(Design files in plain text)
-*-*-

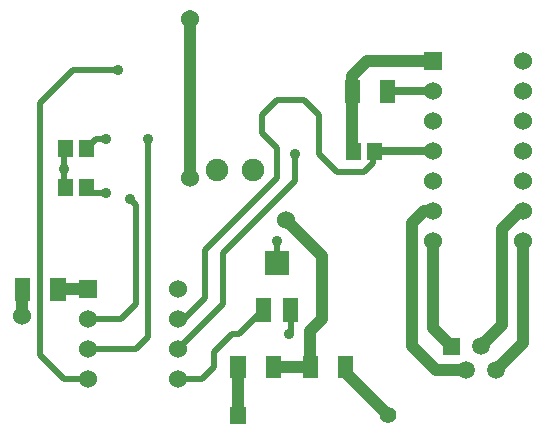
<source format=gbr>
G04 start of page 2 for group 0 idx 0 *
G04 Title: (unknown), top *
G04 Creator: pcb 20110918 *
G04 CreationDate: Fri May 31 17:36:31 2013 UTC *
G04 For: fosse *
G04 Format: Gerber/RS-274X *
G04 PCB-Dimensions: 210000 160000 *
G04 PCB-Coordinate-Origin: lower left *
%MOIN*%
%FSLAX25Y25*%
%LNTOP*%
%ADD26C,0.0340*%
%ADD25C,0.0280*%
%ADD24C,0.0300*%
%ADD23C,0.0315*%
%ADD22C,0.0350*%
%ADD21C,0.0360*%
%ADD20R,0.0512X0.0512*%
%ADD19R,0.0512X0.0512*%
%ADD18C,0.0750*%
%ADD17C,0.0600*%
%ADD16C,0.0550*%
%ADD15C,0.0591*%
%ADD14C,0.0001*%
%ADD13C,0.0250*%
%ADD12C,0.0200*%
%ADD11C,0.0400*%
G54D11*X156953Y35000D02*X157079Y35126D01*
X116905Y36100D02*Y34095D01*
X131000Y20000D01*
X81000D02*Y36100D01*
X92810D02*X105095D01*
G54D12*X61000Y32000D02*X69000D01*
X73000Y36000D01*
G54D11*X93000Y35910D02*X92810Y36100D01*
G54D12*X73000Y41000D02*X79000Y47000D01*
G54D11*X105100Y36100D02*Y48100D01*
X109000Y52000D01*
G54D12*X98528Y47528D02*X98000Y47000D01*
X81348D02*X89473Y55126D01*
X94000Y70874D02*Y78000D01*
G54D11*X109000Y52000D02*Y73000D01*
X97000Y85000D01*
G54D12*X98528Y55126D02*Y47528D01*
G54D11*X139000Y84000D02*Y43000D01*
G54D12*X63000Y52000D02*X70000Y59000D01*
X61000Y42000D02*X76000Y57000D01*
X70000Y59000D02*Y75000D01*
X76000Y57000D02*Y74000D01*
G54D13*X157000Y35205D02*X157079Y35126D01*
G54D11*X146000Y78000D02*Y49157D01*
X152157Y43000D01*
X139000D02*X147000Y35000D01*
X156953D01*
X176000Y78000D02*Y44205D01*
X166921Y35126D01*
X176000Y88000D02*X175000D01*
X169000Y82000D01*
Y50000D01*
X162000Y43000D01*
X146000Y88000D02*X143000D01*
X139000Y84000D01*
G54D12*X73000Y36000D02*Y41000D01*
X31000Y32000D02*X23000D01*
X15000Y40000D01*
X79000Y47000D02*X81348D01*
X61000Y52000D02*X63000D01*
X31000Y42000D02*X47000D01*
X51000Y46000D01*
X31000Y52000D02*X42000D01*
X47000Y57000D01*
G54D13*X146000Y128000D02*X130905D01*
X146000Y108000D02*X126543D01*
G54D12*X126000Y107457D02*X126543Y108000D01*
G54D11*X119095D02*Y133095D01*
G54D12*X108000Y120000D02*Y107000D01*
X114000Y101000D01*
X123000D01*
X126000Y104000D01*
Y107457D01*
G54D11*X119095Y133095D02*X124000Y138000D01*
X146000D01*
G54D12*X94000Y125000D02*X103000D01*
X108000Y120000D01*
G54D11*X65000Y99000D02*Y153000D01*
G54D12*X94000Y109000D02*X89000Y114000D01*
Y120000D01*
X94000Y125000D01*
X70000Y75000D02*X94000Y99000D01*
Y109000D01*
X76000Y74000D02*X100000Y98000D01*
Y107000D01*
X15000Y124000D02*X26000Y135000D01*
X41000D01*
X37000Y112000D02*X33543D01*
X30543Y109000D01*
G54D11*X31000Y62000D02*X21000D01*
X9000D02*Y53000D01*
G54D12*X51000Y46000D02*Y112000D01*
X47000Y57000D02*Y90000D01*
X45000Y92000D01*
X15000Y40000D02*Y124000D01*
X37000Y94000D02*X32543D01*
X30543Y96000D01*
X23000Y96457D02*X23457Y96000D01*
X23000Y96457D02*Y108543D01*
X23457Y109000D01*
G54D14*G36*
X149204Y45953D02*Y40047D01*
X155110D01*
Y45953D01*
X149204D01*
G37*
G54D15*X157079Y35126D03*
X162000Y43000D03*
X166921Y35126D03*
G54D14*G36*
X78250Y22750D02*Y17250D01*
X83750D01*
Y22750D01*
X78250D01*
G37*
G54D16*X131000Y20000D03*
G54D14*G36*
X28000Y65000D02*Y59000D01*
X34000D01*
Y65000D01*
X28000D01*
G37*
G54D17*X31000Y52000D03*
Y42000D03*
Y32000D03*
X61000D03*
Y42000D03*
Y52000D03*
Y62000D03*
G54D14*G36*
X143000Y141000D02*Y135000D01*
X149000D01*
Y141000D01*
X143000D01*
G37*
G54D17*X146000Y128000D03*
Y118000D03*
Y108000D03*
X176000D03*
Y118000D03*
Y128000D03*
Y138000D03*
X146000Y98000D03*
X176000D03*
X146000Y88000D03*
X176000D03*
X146000Y78000D03*
X176000D03*
G54D18*X74100Y101900D03*
X85900D03*
G54D19*X9190Y63181D02*Y60819D01*
X21000Y63181D02*Y60819D01*
X23457Y96393D02*Y95607D01*
X30543Y96393D02*Y95607D01*
X23457Y109393D02*Y108607D01*
X30543Y109393D02*Y108607D01*
X119095Y129181D02*Y126819D01*
X130905Y129181D02*Y126819D01*
X119457Y108393D02*Y107607D01*
X126543Y108393D02*Y107607D01*
G54D14*G36*
X90063Y74811D02*Y66937D01*
X97937D01*
Y74811D01*
X90063D01*
G37*
G54D19*X81000Y37281D02*Y34919D01*
X92810Y37281D02*Y34919D01*
X105095Y37281D02*Y34919D01*
X116905Y37281D02*Y34919D01*
X98528Y56504D02*Y53748D01*
G54D20*X89473Y56503D02*Y53748D01*
G54D21*X41000Y135000D03*
G54D17*X9000Y53000D03*
G54D21*X37000Y112000D03*
Y94000D03*
X23000Y102000D03*
X94000Y78000D03*
G54D17*X97000Y85000D03*
X65000Y99000D03*
Y152000D03*
G54D21*X98000Y47000D03*
X100000Y107000D03*
X51000Y112000D03*
X45000Y92000D03*
G54D12*G54D22*G54D12*G54D22*G54D12*G54D23*G54D24*G54D25*G54D26*M02*

</source>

-*-*-

INSTRUCTION: The required output is every line of the data above, set down exactly and stripped of pictures.

ANSWER FOR THE TASK:
<source format=gbr>
G04 start of page 2 for group 0 idx 0 *
G04 Title: (unknown), top *
G04 Creator: pcb 20110918 *
G04 CreationDate: Fri May 31 17:36:31 2013 UTC *
G04 For: fosse *
G04 Format: Gerber/RS-274X *
G04 PCB-Dimensions: 210000 160000 *
G04 PCB-Coordinate-Origin: lower left *
%MOIN*%
%FSLAX25Y25*%
%LNTOP*%
%ADD26C,0.0340*%
%ADD25C,0.0280*%
%ADD24C,0.0300*%
%ADD23C,0.0315*%
%ADD22C,0.0350*%
%ADD21C,0.0360*%
%ADD20R,0.0512X0.0512*%
%ADD19R,0.0512X0.0512*%
%ADD18C,0.0750*%
%ADD17C,0.0600*%
%ADD16C,0.0550*%
%ADD15C,0.0591*%
%ADD14C,0.0001*%
%ADD13C,0.0250*%
%ADD12C,0.0200*%
%ADD11C,0.0400*%
G54D11*X156953Y35000D02*X157079Y35126D01*
X116905Y36100D02*Y34095D01*
X131000Y20000D01*
X81000D02*Y36100D01*
X92810D02*X105095D01*
G54D12*X61000Y32000D02*X69000D01*
X73000Y36000D01*
G54D11*X93000Y35910D02*X92810Y36100D01*
G54D12*X73000Y41000D02*X79000Y47000D01*
G54D11*X105100Y36100D02*Y48100D01*
X109000Y52000D01*
G54D12*X98528Y47528D02*X98000Y47000D01*
X81348D02*X89473Y55126D01*
X94000Y70874D02*Y78000D01*
G54D11*X109000Y52000D02*Y73000D01*
X97000Y85000D01*
G54D12*X98528Y55126D02*Y47528D01*
G54D11*X139000Y84000D02*Y43000D01*
G54D12*X63000Y52000D02*X70000Y59000D01*
X61000Y42000D02*X76000Y57000D01*
X70000Y59000D02*Y75000D01*
X76000Y57000D02*Y74000D01*
G54D13*X157000Y35205D02*X157079Y35126D01*
G54D11*X146000Y78000D02*Y49157D01*
X152157Y43000D01*
X139000D02*X147000Y35000D01*
X156953D01*
X176000Y78000D02*Y44205D01*
X166921Y35126D01*
X176000Y88000D02*X175000D01*
X169000Y82000D01*
Y50000D01*
X162000Y43000D01*
X146000Y88000D02*X143000D01*
X139000Y84000D01*
G54D12*X73000Y36000D02*Y41000D01*
X31000Y32000D02*X23000D01*
X15000Y40000D01*
X79000Y47000D02*X81348D01*
X61000Y52000D02*X63000D01*
X31000Y42000D02*X47000D01*
X51000Y46000D01*
X31000Y52000D02*X42000D01*
X47000Y57000D01*
G54D13*X146000Y128000D02*X130905D01*
X146000Y108000D02*X126543D01*
G54D12*X126000Y107457D02*X126543Y108000D01*
G54D11*X119095D02*Y133095D01*
G54D12*X108000Y120000D02*Y107000D01*
X114000Y101000D01*
X123000D01*
X126000Y104000D01*
Y107457D01*
G54D11*X119095Y133095D02*X124000Y138000D01*
X146000D01*
G54D12*X94000Y125000D02*X103000D01*
X108000Y120000D01*
G54D11*X65000Y99000D02*Y153000D01*
G54D12*X94000Y109000D02*X89000Y114000D01*
Y120000D01*
X94000Y125000D01*
X70000Y75000D02*X94000Y99000D01*
Y109000D01*
X76000Y74000D02*X100000Y98000D01*
Y107000D01*
X15000Y124000D02*X26000Y135000D01*
X41000D01*
X37000Y112000D02*X33543D01*
X30543Y109000D01*
G54D11*X31000Y62000D02*X21000D01*
X9000D02*Y53000D01*
G54D12*X51000Y46000D02*Y112000D01*
X47000Y57000D02*Y90000D01*
X45000Y92000D01*
X15000Y40000D02*Y124000D01*
X37000Y94000D02*X32543D01*
X30543Y96000D01*
X23000Y96457D02*X23457Y96000D01*
X23000Y96457D02*Y108543D01*
X23457Y109000D01*
G54D14*G36*
X149204Y45953D02*Y40047D01*
X155110D01*
Y45953D01*
X149204D01*
G37*
G54D15*X157079Y35126D03*
X162000Y43000D03*
X166921Y35126D03*
G54D14*G36*
X78250Y22750D02*Y17250D01*
X83750D01*
Y22750D01*
X78250D01*
G37*
G54D16*X131000Y20000D03*
G54D14*G36*
X28000Y65000D02*Y59000D01*
X34000D01*
Y65000D01*
X28000D01*
G37*
G54D17*X31000Y52000D03*
Y42000D03*
Y32000D03*
X61000D03*
Y42000D03*
Y52000D03*
Y62000D03*
G54D14*G36*
X143000Y141000D02*Y135000D01*
X149000D01*
Y141000D01*
X143000D01*
G37*
G54D17*X146000Y128000D03*
Y118000D03*
Y108000D03*
X176000D03*
Y118000D03*
Y128000D03*
Y138000D03*
X146000Y98000D03*
X176000D03*
X146000Y88000D03*
X176000D03*
X146000Y78000D03*
X176000D03*
G54D18*X74100Y101900D03*
X85900D03*
G54D19*X9190Y63181D02*Y60819D01*
X21000Y63181D02*Y60819D01*
X23457Y96393D02*Y95607D01*
X30543Y96393D02*Y95607D01*
X23457Y109393D02*Y108607D01*
X30543Y109393D02*Y108607D01*
X119095Y129181D02*Y126819D01*
X130905Y129181D02*Y126819D01*
X119457Y108393D02*Y107607D01*
X126543Y108393D02*Y107607D01*
G54D14*G36*
X90063Y74811D02*Y66937D01*
X97937D01*
Y74811D01*
X90063D01*
G37*
G54D19*X81000Y37281D02*Y34919D01*
X92810Y37281D02*Y34919D01*
X105095Y37281D02*Y34919D01*
X116905Y37281D02*Y34919D01*
X98528Y56504D02*Y53748D01*
G54D20*X89473Y56503D02*Y53748D01*
G54D21*X41000Y135000D03*
G54D17*X9000Y53000D03*
G54D21*X37000Y112000D03*
Y94000D03*
X23000Y102000D03*
X94000Y78000D03*
G54D17*X97000Y85000D03*
X65000Y99000D03*
Y152000D03*
G54D21*X98000Y47000D03*
X100000Y107000D03*
X51000Y112000D03*
X45000Y92000D03*
G54D12*G54D22*G54D12*G54D22*G54D12*G54D23*G54D24*G54D25*G54D26*M02*

</source>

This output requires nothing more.